Дмитрий оборачивается.
– А вы не представляете себе, кто живет в этом доме? – Он говорит по-английски с американским акцентом.
– Ничего конкретного.
– Значит, вы даже не уверены, что девочка в России?
– Нет.
– Итак, это всего лишь теория. – Он сочувственно кивает Рэйчел.
Снова переведя взгляд на дорогу, он придерживает шляпу, когда мы наезжаем на очередной ухаб. Между деревьев сгустились плотные тени.
– И вы узнаете девочку, если это ваша дочь?
Рэйчел кивает.
– Через три года! Дети забывают. Может, она здесь счастлива. Может, лучше оставить ее в покое.
Лес ненадолго отступает, открывая пространство, утыканное недостроенными домами, ржавеющими машинами и проводами, торчащими из ям. Вороны взлетают с земли, кружа в воздухе, как куски пепла.
Вскоре деревья снова заслоняют дорогу, и машина то сходит с колеи, то вновь возвращается на нее. Мы переезжаем узкий мост через грязный ручей и приближаемся к открытым воротам. Слева виднеется озеро, темная вода разделена самодельным дугообразным пирсом. К опоре прикреплены заиндевевшие трубы автономного водопровода.
Снег, выпавший ночью, покрыл землю корочкой, такой тонкой, что под ней я вижу темную воду, густую как кровь. Меня охватывает дрожь, я представляю лицо Люка, прижимающееся ко льду с той стороны.

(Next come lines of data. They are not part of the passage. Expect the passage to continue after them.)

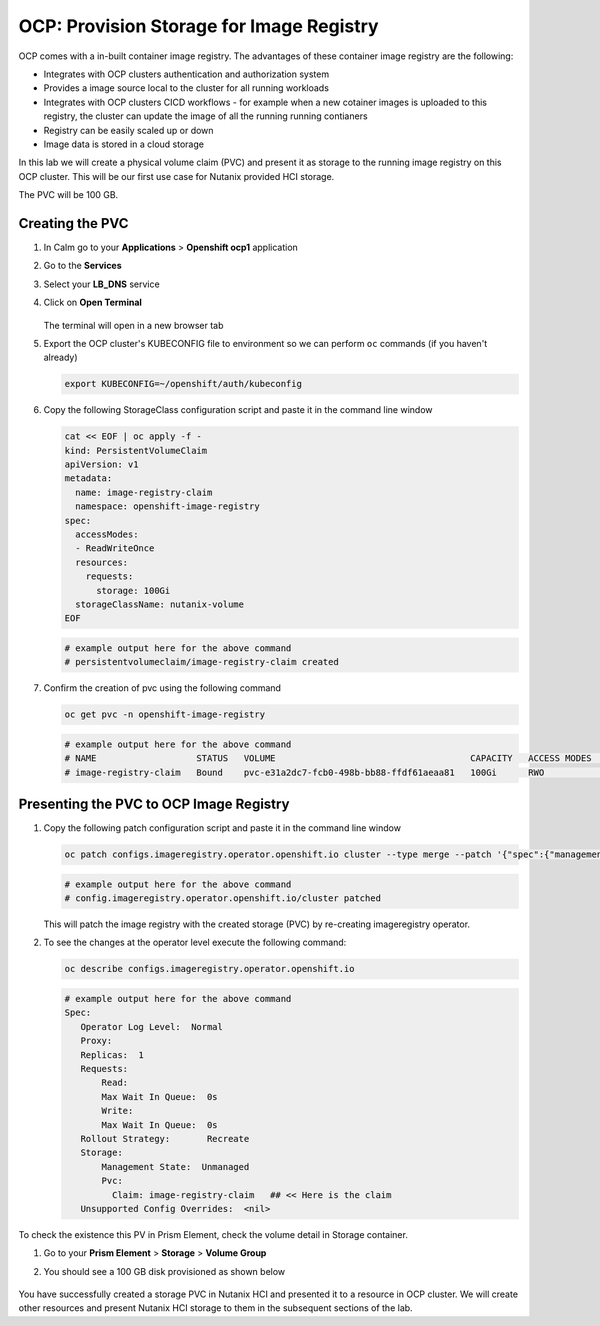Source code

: 

.. _ocp_image_registry:

-----------------------------------------
OCP: Provision Storage for Image Registry
-----------------------------------------

OCP comes with a in-built container image registry. The advantages of these container image registry are the following:

- Integrates with OCP clusters authentication and authorization system 
- Provides a image source local to the cluster for all running workloads
- Integrates with OCP clusters CICD workflows - for example when a new cotainer images is uploaded to this registry, the cluster can update the image of all the running running contianers
- Registry can be easily scaled up or down
- Image data is stored in a cloud storage 

In this lab we will create a physical volume claim (PVC) and present it as storage to the running image registry on this OCP cluster. This will be our first use case for Nutanix provided HCI storage.

The PVC will be 100 GB.

Creating the PVC
++++++++++++++++

#. In Calm go to your **Applications** > **Openshift ocp1** application

#. Go to the **Services** 

#. Select your **LB_DNS** service

#. Click on **Open Terminal**
   
   .. figure:: images/ocp_lbdns_terminal.png

   The terminal will open in a new browser tab

#. Export the OCP cluster's KUBECONFIG file to environment so we can perform ``oc`` commands (if you haven't already)

   .. code-block:: bash
      
    export KUBECONFIG=~/openshift/auth/kubeconfig

#. Copy the following StorageClass configuration script and paste it in the command line window
    
   .. code-block:: bash
    
    cat << EOF | oc apply -f -
    kind: PersistentVolumeClaim
    apiVersion: v1
    metadata:
      name: image-registry-claim
      namespace: openshift-image-registry
    spec:
      accessModes:
      - ReadWriteOnce
      resources:
        requests:
          storage: 100Gi
      storageClassName: nutanix-volume
    EOF

   .. code-block:: bash

    # example output here for the above command
    # persistentvolumeclaim/image-registry-claim created

#. Confirm the creation of pvc using the following command
   
   .. code-block:: bash
    
    oc get pvc -n openshift-image-registry

   .. code-block:: bash

    # example output here for the above command
    # NAME                   STATUS   VOLUME                                     CAPACITY   ACCESS MODES   STORAGECLASS     AGE
    # image-registry-claim   Bound    pvc-e31a2dc7-fcb0-498b-bb88-ffdf61aeaa81   100Gi      RWO            nutanix-volume   2m14s

Presenting the PVC to OCP Image Registry
+++++++++++++++++++++++++++++++++++++

#. Copy the following patch configuration script and paste it in the command line window
  
   .. code-block:: bash
  
    oc patch configs.imageregistry.operator.openshift.io cluster --type merge --patch '{"spec":{"managementState":"Managed","storage":{"pvc":{"claim":"image-registry-claim"}},"rolloutStrategy": "Recreate"}}'
   
   .. code-block:: bash

    # example output here for the above command
    # config.imageregistry.operator.openshift.io/cluster patched

   This will patch the image registry with the created storage (PVC) by re-creating imageregistry operator.

#. To see the changes at the operator level execute the following command:

   .. code-block:: bash
  
    oc describe configs.imageregistry.operator.openshift.io

   .. code-block:: bash

     # example output here for the above command
     Spec:
        Operator Log Level:  Normal
        Proxy:
        Replicas:  1
        Requests:
            Read:
            Max Wait In Queue:  0s
            Write:
            Max Wait In Queue:  0s
        Rollout Strategy:       Recreate
        Storage:
            Management State:  Unmanaged
            Pvc:
              Claim: image-registry-claim   ## << Here is the claim
        Unsupported Config Overrides:  <nil>

To check the existence this PV in Prism Element, check the volume detail in Storage container.

#. Go to your **Prism Element** > **Storage** > **Volume Group**

#. You should see a 100 GB disk provisioned as shown below 
   
   .. figure:: images/ocp_pv_vg.png

You have successfully created a storage PVC in Nutanix HCI and presented it to a resource in OCP cluster. We will create other resources and present Nutanix HCI storage to them in the subsequent sections of the lab.

    


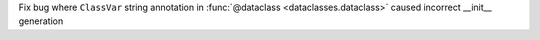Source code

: Fix bug where ``ClassVar`` string annotation in :func:`@dataclass <dataclasses.dataclass>` caused incorrect __init__ generation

В конце подъездной дорожки, посыпанной щебенкой, показывается дом, окруженный ясенями. Большинство окон закрыто, садовый столик и стулья стоят ножками вверх на мощеной площадке в розарии.
Подъезд ведет к большой четырехугольной площадке. Серебристый «мерседес», заляпаный грязью, припаркован возле входа в конюшню. Водительская дверца открыта, Алексей сидит на земле, прислонившись к колесу. Идет мелкий дождь, собираясь каплями на плечах его пальто и волосах. Его лицо совсем белое, если не считать аккуратной темной дырочки во лбу. Он выглядит удивленным, как будто просто поскользнулся на льду и собирается с мыслями, прежде чем встать.